According to recent figures from the Association of Short Term Lenders, the number of bridging loans written in the first quarter of 2016 continued to rise. This increase in bridging lending activity is the result of more investors opting to secure short-term loans to finance property deals, highlighting how this type of finance is continuing to outstrip the mortgage market.
Bridging finance is being used for a number of purposes.
However, continued delays in obtaining high street finance for a long-term mortgage is worryingly still the main reason for borrowers accessing bridging finance, while refurbishment is a close second. These valuation and legal delays are essentially causing needless cost for borrowers, the latter being the largest contributor to delayed completions, emphasising the all-important issue of timing.
In my opinion, a panel of solicitors who are experienced in bridging finance should be made available to borrowers as an option, rather than a conveyancer who has never dealt with a bridging loan, highlighting how specialist knowledge is absolutely vital.
Why then is it still taking such a long time for mainstream mortgages to complete, even though the vast majority of the process is now automated and reliant upon technology? By comparison, bridging is known for speed, yet in the main, the process is still very much manual, with very little reliance on IT and automation. In fact, in most cases, each loan is underwritten individually on a case by case basis, with lending decisions based on factors such as loan-to-value and are more focused (in the main) on the property asset and less focused on the borrower. Of course the latter refers to non-regulated transactions.

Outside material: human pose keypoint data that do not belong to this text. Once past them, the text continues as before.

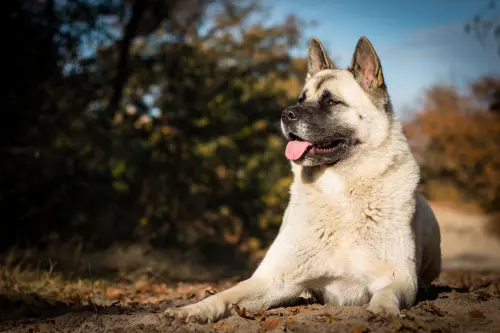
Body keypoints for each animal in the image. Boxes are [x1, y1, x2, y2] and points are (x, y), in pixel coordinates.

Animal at [164, 35, 442, 322]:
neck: (340, 192)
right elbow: (224, 295)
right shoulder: (270, 279)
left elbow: (387, 294)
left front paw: (383, 310)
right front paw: (193, 309)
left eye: (330, 102)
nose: (286, 114)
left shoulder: (398, 279)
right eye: (300, 99)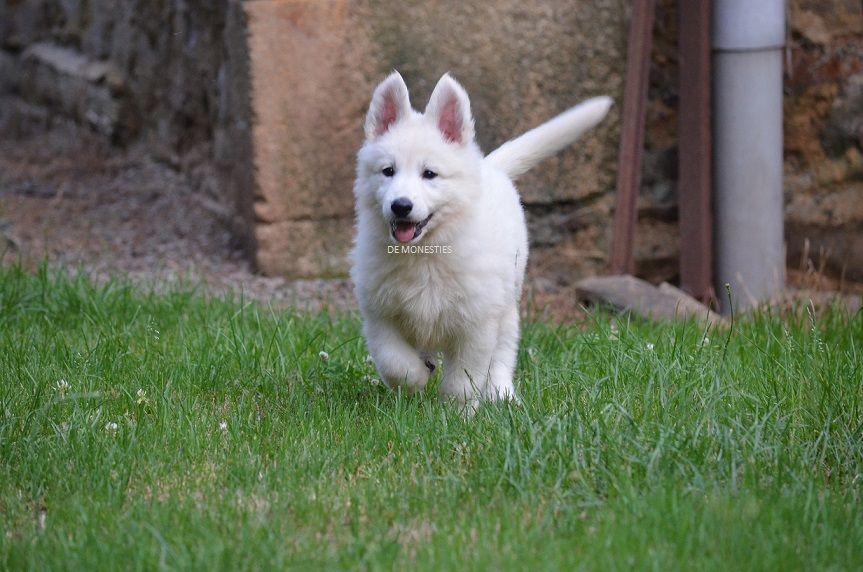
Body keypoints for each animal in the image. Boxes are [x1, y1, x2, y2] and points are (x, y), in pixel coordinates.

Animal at [352, 72, 616, 406]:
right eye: (388, 171)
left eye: (429, 174)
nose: (400, 206)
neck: (425, 253)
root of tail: (489, 166)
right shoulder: (380, 314)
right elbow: (395, 363)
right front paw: (416, 380)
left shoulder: (477, 322)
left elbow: (464, 379)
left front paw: (457, 412)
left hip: (508, 301)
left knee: (504, 351)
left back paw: (502, 394)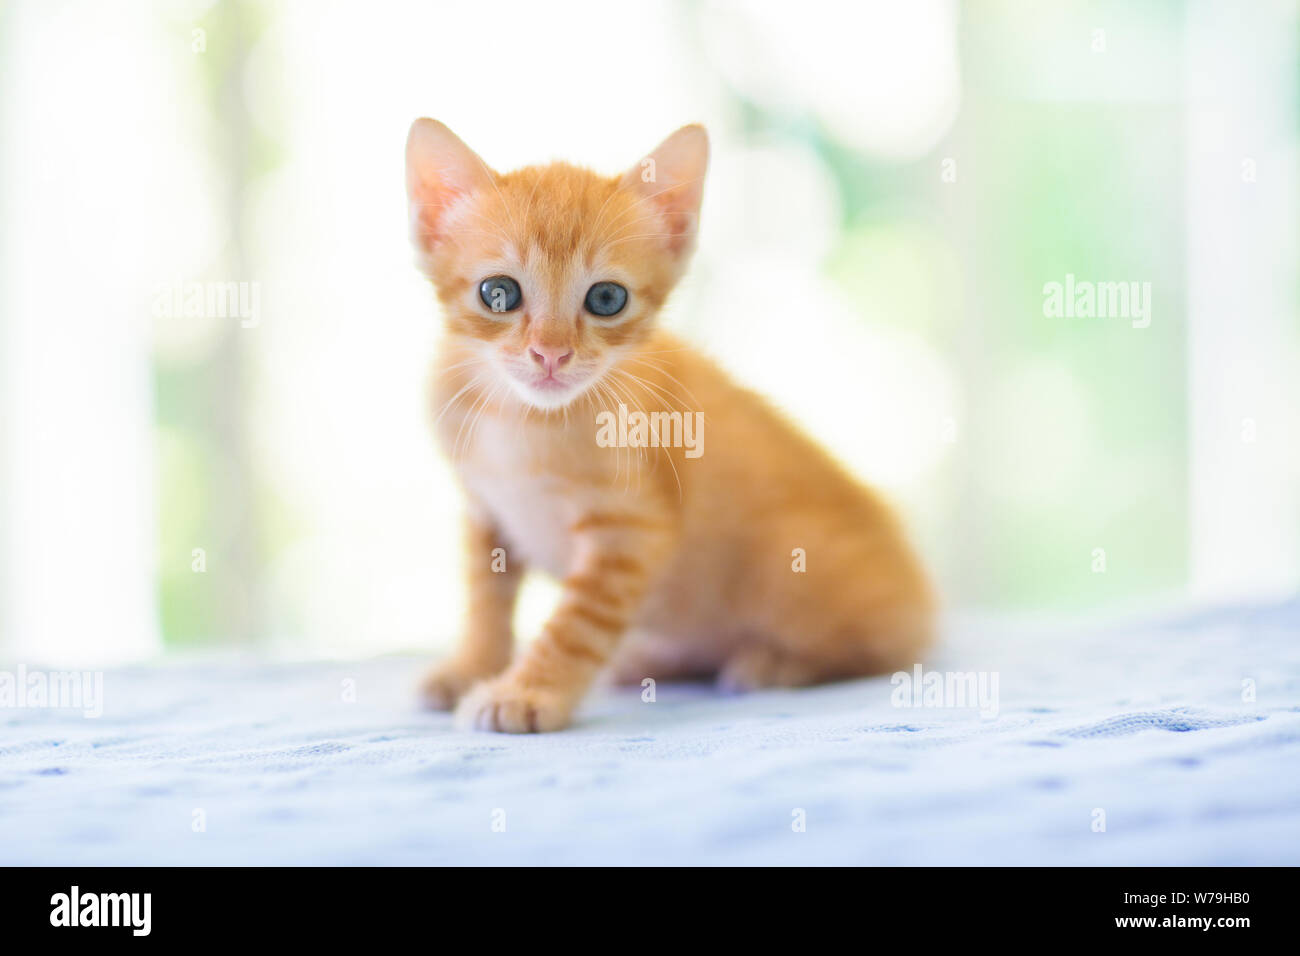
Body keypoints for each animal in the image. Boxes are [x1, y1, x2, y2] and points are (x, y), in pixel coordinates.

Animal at [405, 117, 935, 733]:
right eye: (498, 293)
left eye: (606, 298)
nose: (551, 355)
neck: (520, 417)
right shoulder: (486, 510)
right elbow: (485, 597)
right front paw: (470, 665)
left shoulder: (632, 529)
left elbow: (576, 625)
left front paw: (527, 692)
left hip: (795, 575)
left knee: (882, 651)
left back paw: (772, 664)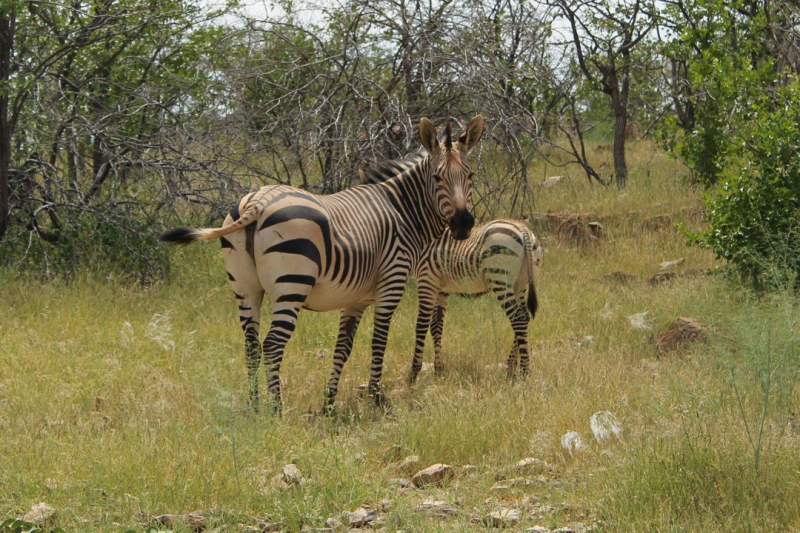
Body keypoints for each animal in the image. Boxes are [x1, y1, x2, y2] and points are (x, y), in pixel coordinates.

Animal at [157, 115, 482, 412]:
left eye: (470, 175)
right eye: (437, 177)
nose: (463, 224)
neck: (402, 210)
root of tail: (256, 202)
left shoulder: (356, 298)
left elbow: (343, 347)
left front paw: (329, 402)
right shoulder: (392, 281)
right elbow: (379, 340)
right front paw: (377, 398)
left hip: (245, 287)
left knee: (251, 344)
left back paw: (254, 406)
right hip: (292, 283)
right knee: (272, 344)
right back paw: (276, 410)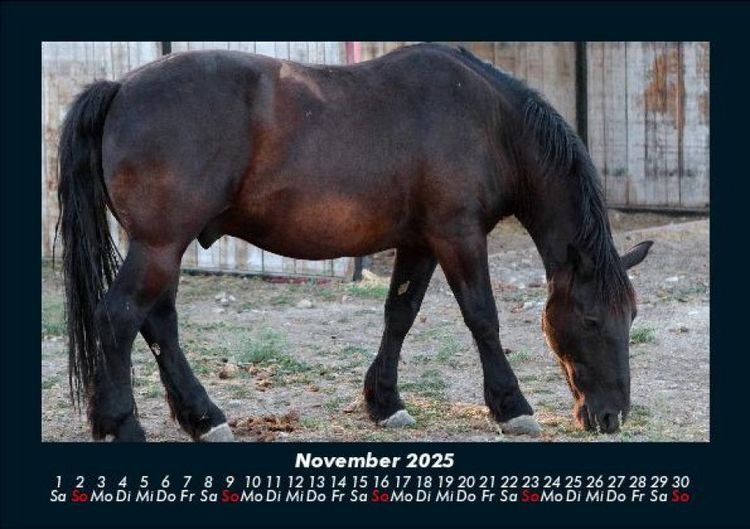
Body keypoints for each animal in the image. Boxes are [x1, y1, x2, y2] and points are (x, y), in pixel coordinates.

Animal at [57, 43, 652, 442]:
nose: (612, 416)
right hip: (159, 245)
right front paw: (512, 406)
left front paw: (385, 403)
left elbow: (399, 314)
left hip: (162, 248)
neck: (490, 123)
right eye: (592, 319)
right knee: (119, 318)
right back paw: (122, 424)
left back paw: (202, 418)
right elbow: (483, 317)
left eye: (631, 317)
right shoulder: (458, 236)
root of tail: (119, 88)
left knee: (157, 324)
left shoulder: (420, 242)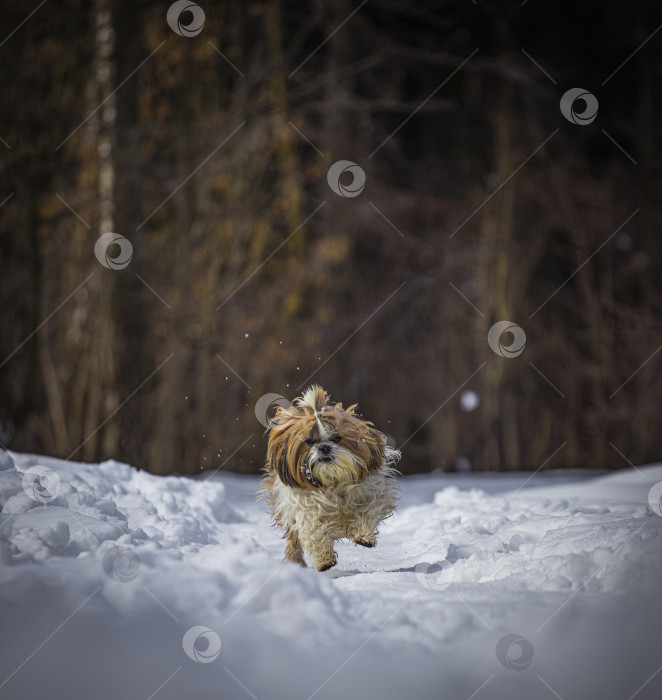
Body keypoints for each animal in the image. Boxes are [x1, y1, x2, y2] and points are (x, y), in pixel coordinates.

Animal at [260, 386, 400, 572]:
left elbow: (368, 511)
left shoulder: (371, 492)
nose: (324, 447)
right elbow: (314, 531)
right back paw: (295, 563)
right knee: (294, 541)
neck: (332, 481)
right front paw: (324, 559)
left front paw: (364, 535)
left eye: (337, 438)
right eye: (309, 441)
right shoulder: (305, 509)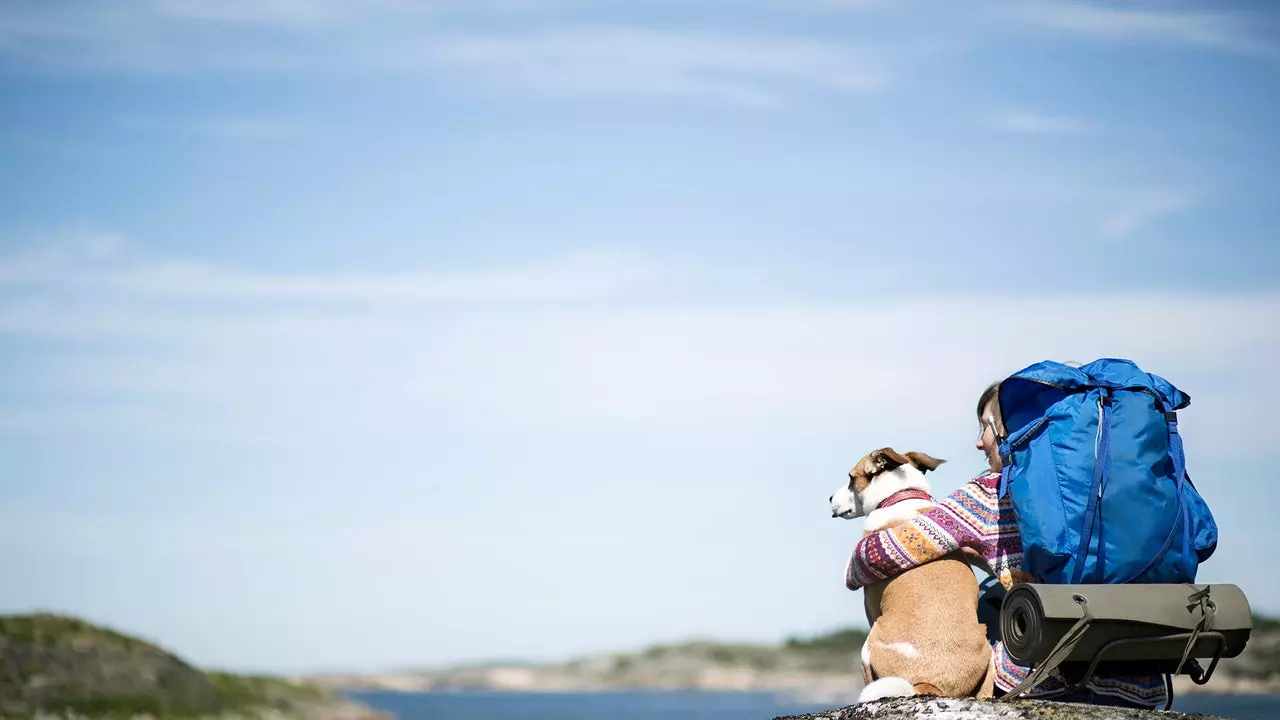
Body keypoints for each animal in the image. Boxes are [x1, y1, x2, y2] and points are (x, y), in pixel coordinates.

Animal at [829, 445, 998, 696]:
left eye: (851, 478)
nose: (830, 498)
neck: (900, 495)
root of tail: (930, 685)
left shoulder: (870, 605)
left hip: (869, 642)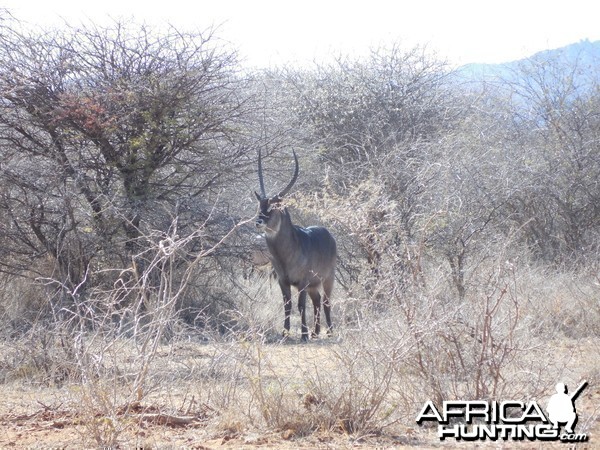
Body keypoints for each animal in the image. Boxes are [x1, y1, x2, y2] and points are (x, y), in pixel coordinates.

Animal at [254, 149, 338, 340]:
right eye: (259, 206)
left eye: (273, 207)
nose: (259, 222)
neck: (286, 254)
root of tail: (328, 234)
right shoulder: (282, 281)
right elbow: (287, 305)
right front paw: (285, 333)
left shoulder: (302, 282)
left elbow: (300, 306)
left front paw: (303, 334)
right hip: (313, 284)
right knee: (317, 301)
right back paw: (315, 332)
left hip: (328, 278)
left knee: (325, 301)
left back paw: (328, 332)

However, even regulated bridging loans complete faster than main stream mortgage loans, which is why borrowers are increasingly turning to bridging finance when faced with mortgage delays. I believe that one of the reasons is because even for regulated bridging loans, interest is generally rolled-up, without the client having to service the debt with monthly repayments. Therefore, there is less onus on affordability assessment.
With interest rolled-up, the borrower repays the principle capital sum borrowed, plus interest and any fees capitalised on the loan, when they redeem. This is why in most cases the exit route is vital to any bridging deal and why the lender will consider how achievable it is for the borrower to obtain a mortgage to refinance the debt. Where exit is via sale, there is obviously not the need to assess income and the client’s ability to refinance the debt.
This flexibility means bridging loans are often completed in a much shorter timeframe. This coupled with faster SLA’s with third parties involved, such as solicitors and surveyors, who all turn around work faster for bridging than mortgage finance, are the main reasons why it can complete faster.
Therefore, the bridging sector is expanding significantly faster than the mainstream mortgage market and, as a result, it is not surprising that the short-term finance is becoming increasingly relied upon. However, despite this, the bridging finance market is still estimated to account for approximately 1.5% of the overall property transactions that complete each year.
It is clear that the short-term finance market which continues to grow and strive in innovation is good news for mortgage intermediaries and clients looking for specialist solutions. However, intermediaries must continue to inform and educate borrowers on how bridging is no longer a last resort solution, but a supple way of finding the best overall long term funding option.
Thanks to increasing volumes of business, flexibility, transparency and a greater awareness, bridging is gradually becoming more mainstream and, intermediaries that have never even considered bridging loans for their clients, will find it increasingly difficult to disregard.
The property market is fast-paced which means borrowers need rapid and flexible finance and, in short, continued delays in mortgage completions from high street lenders has contributed to the increase in borrowers accessing bridging loans.